Gokul Hariharan, co-head of Asia Pacific TMT Research at JPMorgan, reinforces the notion that Nvidia is still in the early stages of an accelerated computing and Gen AI investment cycle. He anticipates strong growth for customers next year, but acknowledges the market’s uncertainty, with some investors hesitant about the broader trajectory of AI adoption due to the competitive and rapidly evolving nature of the industry.

Despite these uncertainties, Nvidia’s pivotal role in driving the semiconductor sector forward is undeniable. Sur highlights that Nvidia’s growth serves as a bellwether for the entire industry, necessitating the development of various chip types, including compute, network, storage, and memory. This widespread demand benefits a wide range of semiconductor companies across the tech value chain.

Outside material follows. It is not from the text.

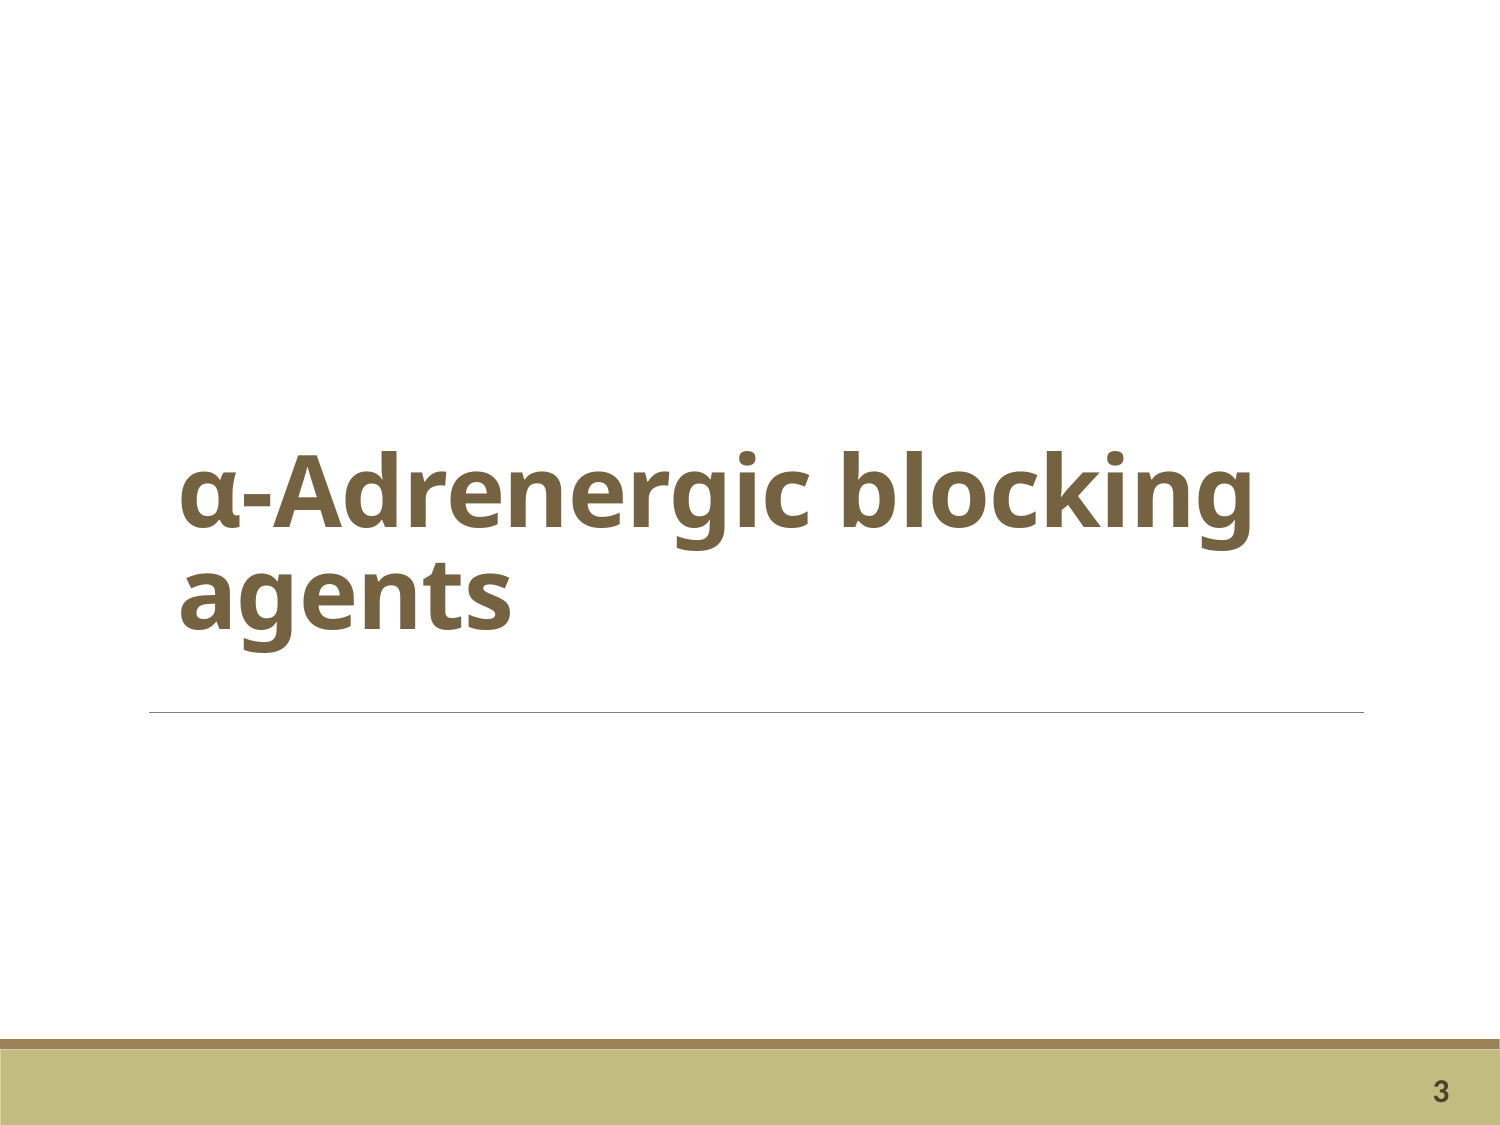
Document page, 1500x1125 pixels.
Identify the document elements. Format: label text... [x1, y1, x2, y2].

title α-Adrenergic blocking agents [162, 142, 1400, 658]
slide_number 3 [1302, 1059, 1465, 1120]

Looking ahead, Nvidia’s ability to capitalize on its AI capabilities remains a primary focus. Sur highlights the potential for significant profits, revenue growth, and increased profitability as generative AI adoption accelerates. However, he cautions that the adoption phase is still in its early stages, presenting both opportunities and risks.

Ultimately, Nvidia faces a delicate balancing act between the promising future of AI and the practical challenges of scaling production and managing geopolitical risks. As Sur aptly concludes, the AI race is far from over, but Nvidia’s ability to create entirely new markets remains its strongest asset in this high-stakes game.